Q and Answer: The Formality of a Rubber Watch Band

James asks: I’ve been concerned recently about the occasions on which it is appropriate to wear my current wristwatch. The watch is a handsome and somewhat expensive Swiss Army Chronometer in a very nice burgundy. Color matching is no issue, but the problem is the black rubber wristwatch band. The band seems a fairly inelegant piece. I’ve considered replacing the band, but I can’t find one that seems appropriate, so I’m fairly committed to the band I have.
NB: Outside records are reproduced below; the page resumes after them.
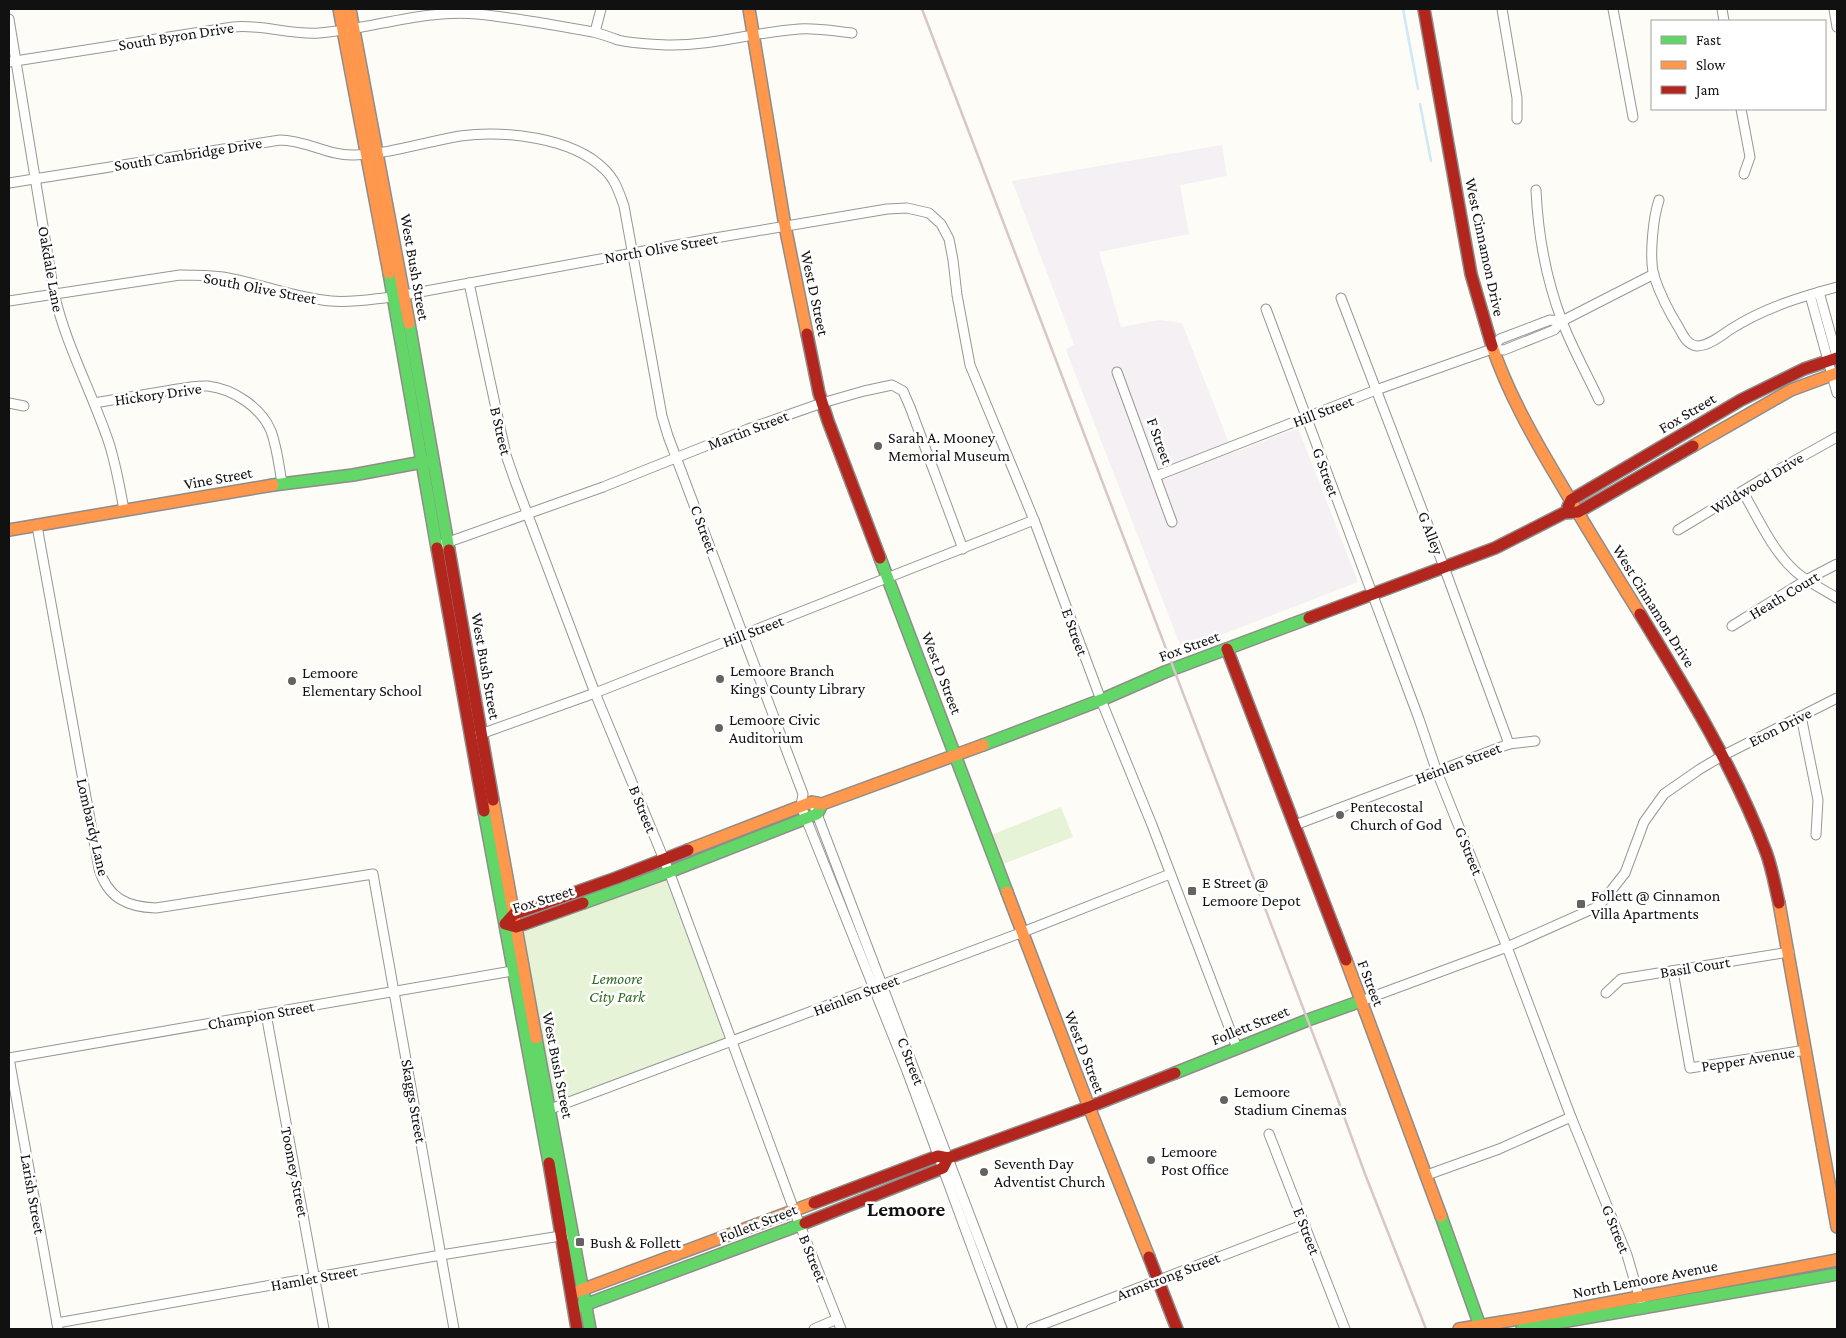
<svg xmlns="http://www.w3.org/2000/svg" width="1846" height="1338" viewBox="0 0 1846 1338" font-family="'Crimson Pro',serif">
  <style>
    .industrial { fill: #f5f0f3 }
    .green { fill: #e7f3d7 }
    .lines { fill: none; stroke-linecap: round; stroke-linejoin: round }
    .stream { stroke: #cde8f7; stroke-width: 2.5 }
    .street-casing { stroke: #979795; stroke-width: 11 }
    .fast-casing { stroke: #8e8d8b; stroke-width: 14 }
    .slow-casing { stroke: #8e8d8b; stroke-width: 14 }
    .jam-casing { stroke: #8e8d8b; stroke-width: 14 }
    .street { stroke: #fffffe; stroke-width: 9 }
    .fast { stroke: #63d668; stroke-width: 11 }
    .slow { stroke: #ff974d; stroke-width: 11 }
    .jam { stroke: #b3261e; stroke-width: 11 }
    .rail { stroke: #d9c6c7; stroke-width: 2.5 }
    .poi-dot { fill: #646362; stroke: #fff; stroke-width: 2 }
    .labels { text-anchor: middle; dominant-baseline: central; stroke-width: 5; stroke-linejoin: round; paint-order: stroke }
    .street-label { font-size: 16px; fill: #111; stroke: #fff }
    .poi-label { font-size: 16px; fill: #111; stroke: #fff; text-anchor: start }
    .park-label { font-size: 16px; font-style: italic; fill: #2f6b1f; stroke: #fff }
    .district-label { font-size: 21px; font-weight: bold; fill: #111; stroke: #fff }
  </style>
  <rect width="100%" height="100%" fill="#fdfcf7"/>
  <path class="industrial" d="M1222 145 1227 176 1180 185 1189 234 1099 252 1121 327 1159 320 1182 323 1233 453 1298 428 1358 582 1182 650 1066 350 1074 344 1012 181Z"/>
  <g class="green">
    <path d="M1061 807 1073 837 998 866 986 837Z"/>
    <path d="M669 872 732 1040 550 1108 516 927Z"/>
  </g>
  <g class="lines">
    <g class="stream">
      <path d="M1403 9 1418 89"/>
      <path d="M1420 104 1431 161"/>
    </g>
    <g class="street-casing">
      <g id="street">
        <path d="M1502 9 1517 98V119"/>
        <path d="M1613 9 1633 117"/>
        <path d="M1722 9 1724 21"/>
        <path d="M1834 9 1837 27"/>
        <path d="M9 19 54 293C66 346 92 392 109 443 116 465 120 488 124 510"/>
        <path d="M595 32 601 9"/>
        <path d="M9 62 233 27C262 24 290 35 319 33 372 29 424 9 477 14 516 18 555 25 593 32 602 34 610 37 618 40 634 44 651 44 667 45 713 46 754 32 799 29 817 28 834 31 852 33"/>
        <path d="M1741 109 1750 157 1744 174"/>
        <path d="M9 183 280 140C306 140 328 156 354 155 390 154 425 142 460 136 503 130 572 137 604 169 615 179 619 192 624 206L662 416 668 436 803 794 801 806 907 1071 1002 1329"/>
        <path d="M1536 190C1538 234 1546 279 1562 321 1572 348 1587 374 1599 400"/>
        <path d="M1659 200C1653 218 1649 258 1654 276 1660 294 1669 312 1679 328 1683 335 1687 345 1697 346 1709 346 1722 335 1731 329 1764 308 1800 297 1837 287"/>
        <path d="M469 283 506 455 515 481 595 693 670 874 794 1210 841 1329"/>
        <path d="M1819 292 1837 357"/>
        <path d="M1810 295 1837 393"/>
        <path d="M1341 298 1444 567 1509 744"/>
        <path d="M9 301 180 275C195 275 208 275 223 277 259 283 294 298 331 301 352 303 372 299 393 297L709 239 887 209 907 208 929 213 941 224 949 239 953 260 957 295 970 365 1034 520 1101 700 1152 825 1237 1048"/>
        <path d="M1266 309 1419 719 1437 772 1507 947 1571 1117 1627 1255 1641 1303"/>
        <path d="M1492 349 1500 339 1550 320 1562 321"/>
        <path d="M1117 372 1172 522"/>
        <path d="M9 403 24 406"/>
        <path d="M94 403C118 399 142 395 166 391 179 389 194 385 208 386 233 389 261 407 271 431 277 447 279 466 282 483"/>
        <path d="M1156 476 1376 390 1492 349 1504 350 1554 330 1562 321 1654 274"/>
        <path d="M1743 492C1758 518 1772 550 1795 571 1807 582 1823 589 1837 598"/>
        <path d="M37 526 99 869C108 898 127 907 156 908L373 874 454 1329"/>
        <path d="M1678 530 1769 475 1837 437"/>
        <path d="M443 544 603 487 748 429 822 403 864 391 892 385 903 391 910 407 963 549"/>
        <path d="M1732 626 1806 580 1837 564"/>
        <path d="M1801 716 1818 800 1816 835"/>
        <path d="M478 735 595 693 1034 520"/>
        <path d="M815 809 1013 1329"/>
        <path d="M1295 825 1509 744 1535 741"/>
        <path d="M1673 971 1690 1068 1806 1050"/>
        <path d="M1606 993 1621 979 1789 952"/>
        <path d="M1361 1001 1507 947 1599 906 1625 873 1644 822 1664 794 1700 769 1722 756 1837 698"/>
        <path d="M266 1014 324 1329"/>
        <path d="M9 1058 518 970"/>
        <path d="M9 1058 58 1329"/>
        <path d="M545 1111 1023 932 1170 874"/>
        <path d="M1269 1134 1345 1329"/>
        <path d="M1427 1175 1499 1149 1571 1117"/>
        <path d="M57 1323 441 1255 567 1235"/>
        <path d="M814 1329 837 1319"/>
        <path d="M1031 1329 1305 1224"/>
      </g>
    </g>
    <g class="fast-casing">
      <g id="fast">
        <path d="M389 273 437 548"/>
        <path d="M409 323 449 550"/>
        <path d="M273 485 353 475 428 461"/>
        <path d="M880 558 1007 892"/>
        <path d="M983 745 1101 700 1165 672 1309 618"/>
        <path d="M484 811 549 1163"/>
        <path d="M583 903 669 872 817 814 822 804"/>
        <path d="M536 1038 590 1329"/>
        <path d="M1175 1073 1308 1020 1361 1001"/>
        <path d="M1441 1216 1481 1329"/>
        <path d="M579 1307 805 1223"/>
        <path d="M1522 1329 1837 1274"/>
      </g>
    </g>
    <g class="slow-casing">
      <g id="slow">
        <path d="M339 9 389 273"/>
        <path d="M350 9 409 323"/>
        <path d="M749 9 785 226 807 334"/>
        <path d="M1492 346C1508 393 1533 437 1558 479 1585 525 1612 569 1640 614"/>
        <path d="M1693 446 1791 390 1837 373"/>
        <path d="M9 530 273 485"/>
        <path d="M493 800 536 1038"/>
        <path d="M688 850 812 802 822 804 983 745"/>
        <path d="M1007 892 1089 1107 1149 1257"/>
        <path d="M1779 903 1837 1227"/>
        <path d="M1346 960 1441 1216"/>
        <path d="M576 1292 814 1203"/>
        <path d="M1459 1329 1532 1317 1837 1260"/>
      </g>
    </g>
    <g class="jam-casing">
      <g id="jam">
        <path d="M1424 9 1471 274 1492 346"/>
        <path d="M807 334 819 393 828 421 880 558"/>
        <path d="M1568 507 1571 500 1741 400 1804 369 1837 358"/>
        <path d="M437 548 484 811"/>
        <path d="M449 550 493 800"/>
        <path d="M1640 614C1686 689 1735 769 1766 852 1772 868 1775 886 1779 903"/>
        <path d="M1309 618 1495 548 1564 513 1578 512 1693 446"/>
        <path d="M1227 649 1346 960"/>
        <path d="M583 903 516 927 505 924 514 914 616 878 688 850"/>
        <path d="M549 1163 577 1329"/>
        <path d="M814 1203 938 1156 948 1158"/>
        <path d="M805 1223 943 1168 948 1158 1089 1107 1175 1073"/>
        <path d="M1149 1257 1177 1329"/>
      </g>
    </g>
    <use href="#street" class="street"/>
    <use href="#fast" class="fast"/>
    <use href="#slow" class="slow"/>
    <use href="#jam" class="jam"/>
    <path class="rail" d="M922 9 1334 1089 1365 1174 1426 1329"/>
  </g>
  <g class="poi-dot">
    <circle cx="878" cy="446" r="5"/>
    <circle cx="720" cy="679" r="5"/>
    <circle cx="292" cy="681" r="5"/>
    <circle cx="719" cy="728" r="5"/>
    <circle cx="1340" cy="815" r="5"/>
    <rect x="1187" y="886" width="10" height="10" rx="2.5"/>
    <rect x="1576" y="899" width="10" height="10" rx="2.5"/>
    <circle cx="1224" cy="1100" r="5"/>
    <circle cx="1151" cy="1160" r="5"/>
    <circle cx="984" cy="1172" r="5"/>
    <rect x="575" y="1237" width="10" height="10" rx="2.5"/>
  </g>
  <g class="labels">
    <g class="street-label">
      <text transform="translate(176 36) rotate(-9)">South Byron Drive</text>
      <text transform="translate(188 154) rotate(-9)">South Cambridge Drive</text>
      <text transform="translate(1485 247) rotate(78)">West Cinnamon Drive</text>
      <text transform="translate(661 248) rotate(-10)">North Olive Street</text>
      <text transform="translate(415 267) rotate(80)">West Bush Street</text>
      <text transform="translate(51 269) rotate(80)">Oakdale Lane</text>
      <text transform="translate(260 288) rotate(11)">South Olive Street</text>
      <text transform="translate(815 293) rotate(78)">West D Street</text>
      <text transform="translate(158 394) rotate(-8)">Hickory Drive</text>
      <text transform="translate(1323 411) rotate(-21)">Hill Street</text>
      <text transform="translate(1687 413) rotate(-31)">Fox Street</text>
      <text transform="translate(748 430) rotate(-21)">Martin Street</text>
      <text transform="translate(501 431) rotate(77)">B Street</text>
      <text transform="translate(1160 441) rotate(70)">F Street</text>
      <text transform="translate(1326 472) rotate(70)">G Street</text>
      <text transform="translate(218 478) rotate(-10)">Vine Street</text>
      <text transform="translate(1757 483) rotate(-31)">Wildwood Drive</text>
      <text transform="translate(704 529) rotate(70)">C Street</text>
      <text transform="translate(1431 533) rotate(69)">G Alley</text>
      <text transform="translate(1784 595) rotate(-31)">Heath Court</text>
      <text transform="translate(1654 606) rotate(58)">West Cinnamon Drive</text>
      <text transform="translate(753 631) rotate(-21)">Hill Street</text>
      <text transform="translate(1075 632) rotate(70)">E Street</text>
      <text transform="translate(1189 646) rotate(-20)">Fox Street</text>
      <text transform="translate(486 666) rotate(80)">West Bush Street</text>
      <text transform="translate(942 673) rotate(69)">West D Street</text>
      <text transform="translate(1780 727) rotate(-27)">Eton Drive</text>
      <text transform="translate(1458 763) rotate(-21)">Heinlen Street</text>
      <text transform="translate(643 809) rotate(68)">B Street</text>
      <text transform="translate(93 827) rotate(77)">Lombardy Lane</text>
      <text transform="translate(1469 851) rotate(68)">G Street</text>
      <text transform="translate(543 899) rotate(-17)">Fox Street</text>
      <text transform="translate(1695 967) rotate(-9)">Basil Court</text>
      <text transform="translate(1371 983) rotate(69)">F Street</text>
      <text transform="translate(856 995) rotate(-21)">Heinlen Street</text>
      <text transform="translate(261 1015) rotate(-10)">Champion Street</text>
      <text transform="translate(1250 1025) rotate(-22)">Follett Street</text>
      <text transform="translate(1085 1052) rotate(69)">West D Street</text>
      <text transform="translate(1748 1059) rotate(-9)">Pepper Avenue</text>
      <text transform="translate(911 1061) rotate(69)">C Street</text>
      <text transform="translate(558 1065) rotate(79)">West Bush Street</text>
      <text transform="translate(414 1101) rotate(80)">Skaggs Street</text>
      <text transform="translate(295 1172) rotate(79)">Toomey Street</text>
      <text transform="translate(33 1194) rotate(80)">Larish Street</text>
      <text transform="translate(758 1223) rotate(-21)">Follett Street</text>
      <text transform="translate(1616 1229) rotate(68)">G Street</text>
      <text transform="translate(1307 1231) rotate(69)">E Street</text>
      <text transform="translate(813 1258) rotate(68)">B Street</text>
      <text transform="translate(1168 1276) rotate(-21)">Armstrong Street</text>
      <text transform="translate(314 1278) rotate(-10)">Hamlet Street</text>
      <text transform="translate(1645 1279) rotate(-11)">North Lemoore Avenue</text>
    </g>
    <g class="poi-label">
      <text x="888" y="437">Sarah A. Mooney<tspan x="888" dy="18">Memorial Museum</tspan></text>
      <text x="730" y="670">Lemoore Branch<tspan x="730" dy="18">Kings County Library</tspan></text>
      <text x="302" y="672">Lemoore<tspan x="302" dy="18">Elementary School</tspan></text>
      <text x="729" y="719">Lemoore Civic<tspan x="729" dy="18">Auditorium</tspan></text>
      <text x="1350" y="806">Pentecostal<tspan x="1350" dy="18">Church of God</tspan></text>
      <text x="1202" y="882">E Street @<tspan x="1202" dy="18">Lemoore Depot</tspan></text>
      <text x="1591" y="895">Follett @ Cinnamon<tspan x="1591" dy="18">Villa Apartments</tspan></text>
      <text x="1234" y="1091">Lemoore<tspan x="1234" dy="18">Stadium Cinemas</tspan></text>
      <text x="1161" y="1151">Lemoore<tspan x="1161" dy="18">Post Office</tspan></text>
      <text x="994" y="1163">Seventh Day<tspan x="994" dy="18">Adventist Church</tspan></text>
      <text x="590" y="1242">Bush &amp; Follett</text>
    </g>
    <g class="park-label">
      <text x="617" y="978">Lemoore<tspan x="617" dy="18">City Park</tspan></text>
    </g>
    <g class="district-label">
      <text x="906" y="1209">Lemoore</text>
    </g>
  </g>
  <rect width="1846" height="1338" fill="none" stroke="#111111" stroke-width="20"/>
  <rect x="1651" y="20" width="175" height="90" fill="#ffffff" stroke="#a0a0a0"/>
  <rect x="1661" y="36" width="25" height="8" fill="#63d668" stroke="#a0a0a0"/>
  <text x="1696" y="45" font-size="15" fill="#111111">Fast</text>
  <rect x="1661" y="61" width="25" height="8" fill="#ff974d" stroke="#a0a0a0"/>
  <text x="1696" y="70" font-size="15" fill="#111111">Slow</text>
  <rect x="1661" y="86" width="25" height="8" fill="#b3261e" stroke="#a0a0a0"/>
  <text x="1696" y="95" font-size="15" fill="#111111">Jam</text>
</svg>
Does this choice mean that I cannot wear this wristwatch in semi-formal or formal occasions?

Your instincts are right on.  A watch with a rubber band is strictly for casual or sporting wear.  A metal band is generally for casual wear, and a leather band is suitable for any purpose.  When you think of the formality of a watch remember that watches are made for purposes.  A chronometer is made for sport, usually styled for sport, and generally should be worn for sport (or at least in a casual situation where you can pretend sport might break out at any time).  Certainly there are exceptions, but with a rubber band and a colored face, your watch isn’t one.  With watches, simple means formal.  A plain white face, without complications, and a black leather band is as formal as it gets.

If you like this watch, hang on to it, and wear it casually.  Enjoy it.  Consider investing in something more formal for more formal occasions.  You can probably buy a lovely, good-quality precious metal manual-wind watch from the middle of the 20th century – say a Longines or a Bulova – for a couple hundred dollars that will do you well for the rest of your life.  Buy something you can afford, that appeals to you, with a real movement (no quartz), and buy something made by a company that makes watches, not clothes or even (sorry) pocket knives.